Homme discret issu d’une puissante dynastie politique, Yukio Hatoyama est le grand favori des élections législatives du 30 août. Portrait d’un "Premier ministrable" qui pourrait mettre fin à 50 ans de règne des conservateurs.
Dans la famille Hatoyama, je voudrais… Le grand-père Ichirô, ancien Premier ministre (1952-1954) ? Le père Iichirô, ancien ministre des Affaires étrangères ? Ou encore Kunio, le petit-frère, ministre du gouvernement de Taro Aso jusqu’en juin dernier ?

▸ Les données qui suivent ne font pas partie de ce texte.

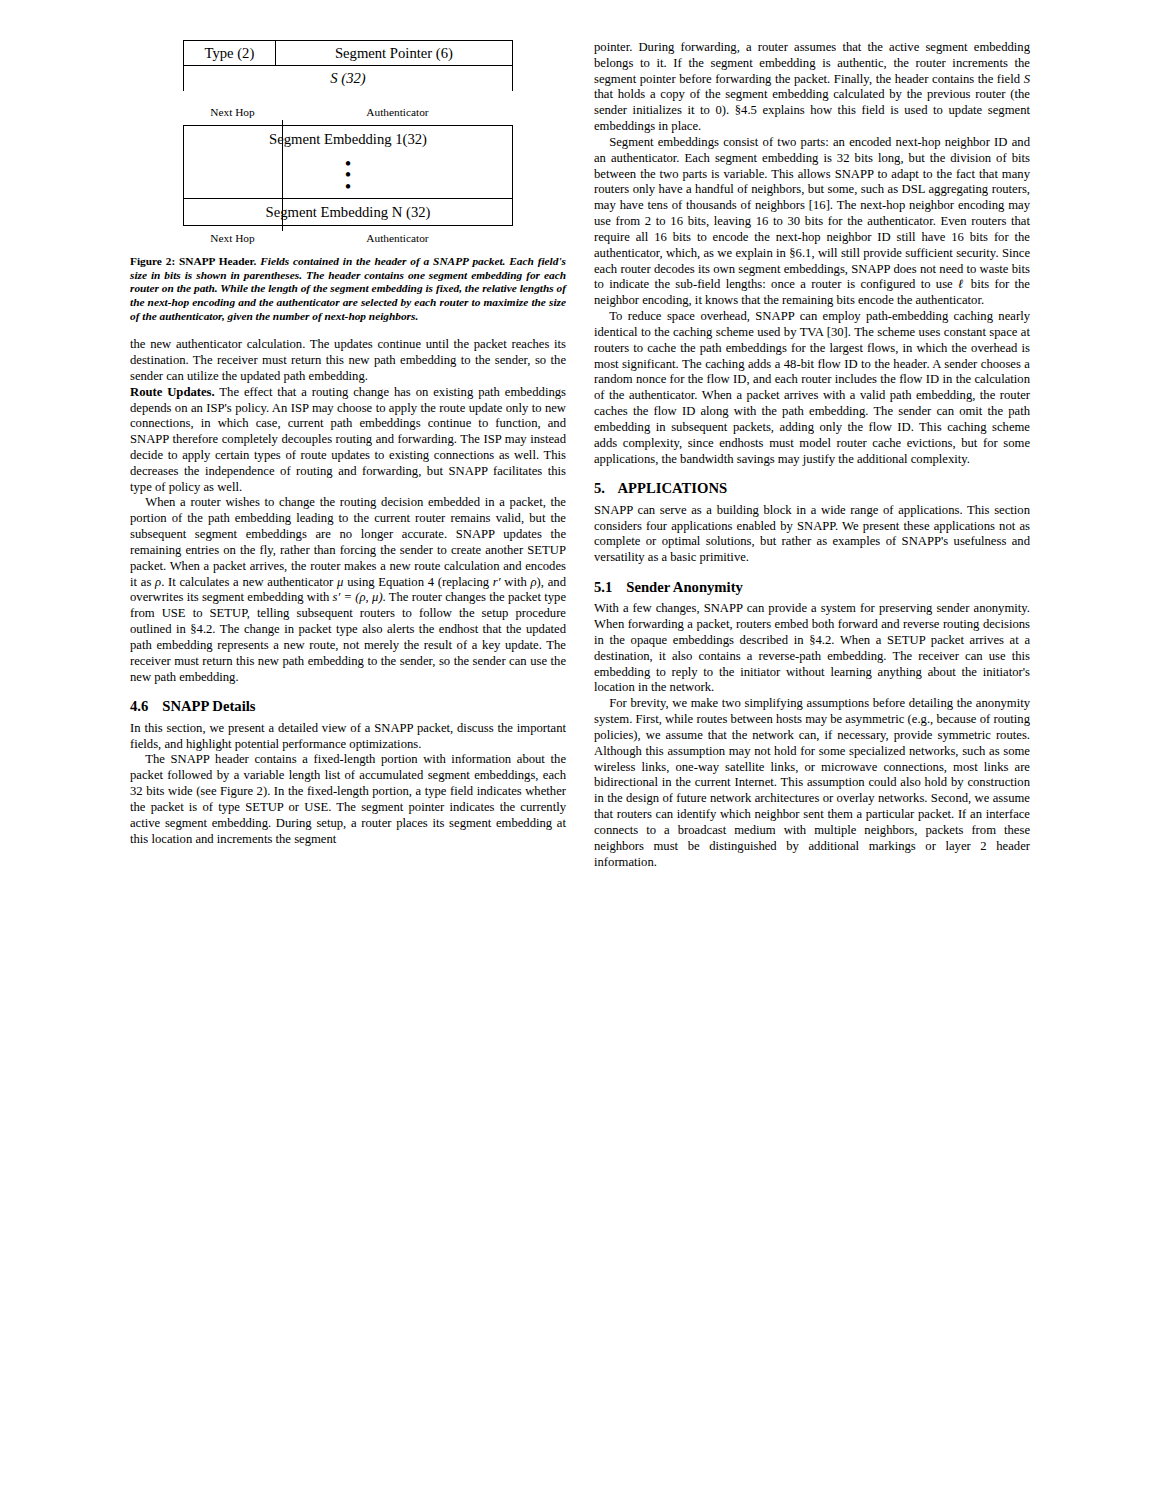Type (2)
Segment Pointer (6)
S (32)
Next Hop
Authenticator
Segment Embedding 1(32)
• • •
Segment Embedding N (32)
Next Hop
Authenticator
Figure 2: SNAPP Header. Fields contained in the header of a SNAPP packet. Each field's size in bits is shown in parentheses. The header contains one segment embedding for each router on the path. While the length of the segment embedding is fixed, the relative lengths of the next-hop encoding and the authenticator are selected by each router to maximize the size of the authenticator, given the number of next-hop neighbors.
the new authenticator calculation. The updates continue until the packet reaches its destination. The receiver must return this new path embedding to the sender, so the sender can utilize the updated path embedding.
Route Updates. The effect that a routing change has on existing path embeddings depends on an ISP's policy. An ISP may choose to apply the route update only to new connections, in which case, current path embeddings continue to function, and SNAPP therefore completely decouples routing and forwarding. The ISP may instead decide to apply certain types of route updates to existing connections as well. This decreases the independence of routing and forwarding, but SNAPP facilitates this type of policy as well.
When a router wishes to change the routing decision embedded in a packet, the portion of the path embedding leading to the current router remains valid, but the subsequent segment embeddings are no longer accurate. SNAPP updates the remaining entries on the fly, rather than forcing the sender to create another SETUP packet. When a packet arrives, the router makes a new route calculation and encodes it as ρ. It calculates a new authenticator μ using Equation 4 (replacing r′ with ρ), and overwrites its segment embedding with s′ = (ρ, μ). The router changes the packet type from USE to SETUP, telling subsequent routers to follow the setup procedure outlined in §4.2. The change in packet type also alerts the endhost that the updated path embedding represents a new route, not merely the result of a key update. The receiver must return this new path embedding to the sender, so the sender can use the new path embedding.
4.6 SNAPP Details
In this section, we present a detailed view of a SNAPP packet, discuss the important fields, and highlight potential performance optimizations.
The SNAPP header contains a fixed-length portion with information about the packet followed by a variable length list of accumulated segment embeddings, each 32 bits wide (see Figure 2). In the fixed-length portion, a type field indicates whether the packet is of type SETUP or USE. The segment pointer indicates the currently active segment embedding. During setup, a router places its segment embedding at this location and increments the segment
pointer. During forwarding, a router assumes that the active segment embedding belongs to it. If the segment embedding is authentic, the router increments the segment pointer before forwarding the packet. Finally, the header contains the field S that holds a copy of the segment embedding calculated by the previous router (the sender initializes it to 0). §4.5 explains how this field is used to update segment embeddings in place.
Segment embeddings consist of two parts: an encoded next-hop neighbor ID and an authenticator. Each segment embedding is 32 bits long, but the division of bits between the two parts is variable. This allows SNAPP to adapt to the fact that many routers only have a handful of neighbors, but some, such as DSL aggregating routers, may have tens of thousands of neighbors [16]. The next-hop neighbor encoding may use from 2 to 16 bits, leaving 16 to 30 bits for the authenticator. Even routers that require all 16 bits to encode the next-hop neighbor ID still have 16 bits for the authenticator, which, as we explain in §6.1, will still provide sufficient security. Since each router decodes its own segment embeddings, SNAPP does not need to waste bits to indicate the sub-field lengths: once a router is configured to use ℓ bits for the neighbor encoding, it knows that the remaining bits encode the authenticator.
To reduce space overhead, SNAPP can employ path-embedding caching nearly identical to the caching scheme used by TVA [30]. The scheme uses constant space at routers to cache the path embeddings for the largest flows, in which the overhead is most significant. The caching adds a 48-bit flow ID to the header. A sender chooses a random nonce for the flow ID, and each router includes the flow ID in the calculation of the authenticator. When a packet arrives with a valid path embedding, the router caches the flow ID along with the path embedding. The sender can omit the path embedding in subsequent packets, adding only the flow ID. This caching scheme adds complexity, since endhosts must model router cache evictions, but for some applications, the bandwidth savings may justify the additional complexity.
5. APPLICATIONS
SNAPP can serve as a building block in a wide range of applications. This section considers four applications enabled by SNAPP. We present these applications not as complete or optimal solutions, but rather as examples of SNAPP's usefulness and versatility as a basic primitive.
5.1 Sender Anonymity
With a few changes, SNAPP can provide a system for preserving sender anonymity. When forwarding a packet, routers embed both forward and reverse routing decisions in the opaque embeddings described in §4.2. When a SETUP packet arrives at a destination, it also contains a reverse-path embedding. The receiver can use this embedding to reply to the initiator without learning anything about the initiator's location in the network.
For brevity, we make two simplifying assumptions before detailing the anonymity system. First, while routes between hosts may be asymmetric (e.g., because of routing policies), we assume that the network can, if necessary, provide symmetric routes. Although this assumption may not hold for some specialized networks, such as some wireless links, one-way satellite links, or microwave connections, most links are bidirectional in the current Internet. This assumption could also hold by construction in the design of future network architectures or overlay networks. Second, we assume that routers can identify which neighbor sent them a particular packet. If an interface connects to a broadcast medium with multiple neighbors, packets from these neighbors must be distinguished by additional markings or layer 2 header information.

Dans un pays où la politique est une affaire de famille - près d'un tiers des mandats de député se transmettent de père en fils -, Yukio Hatoyama ne fait pas tâche. Héritier d’une riche et puissante dynastie politique, que les Japonais comparent volontiers à la famille Kennedy, le chef de l’opposition nippone peut être fier de son pedigree. Son grand-père maternel n’est autre que le fondateur de la multinationale Bridgestone. Et la famille Hatoyama dispose d’un musée à sa propre gloire à Tokyo.
Mais celui quel les sondages donnent vainqueur des élections législatives du 30 août est aussi une bête politique qui a bâti en dix ans la principale force d’opposition au Japon.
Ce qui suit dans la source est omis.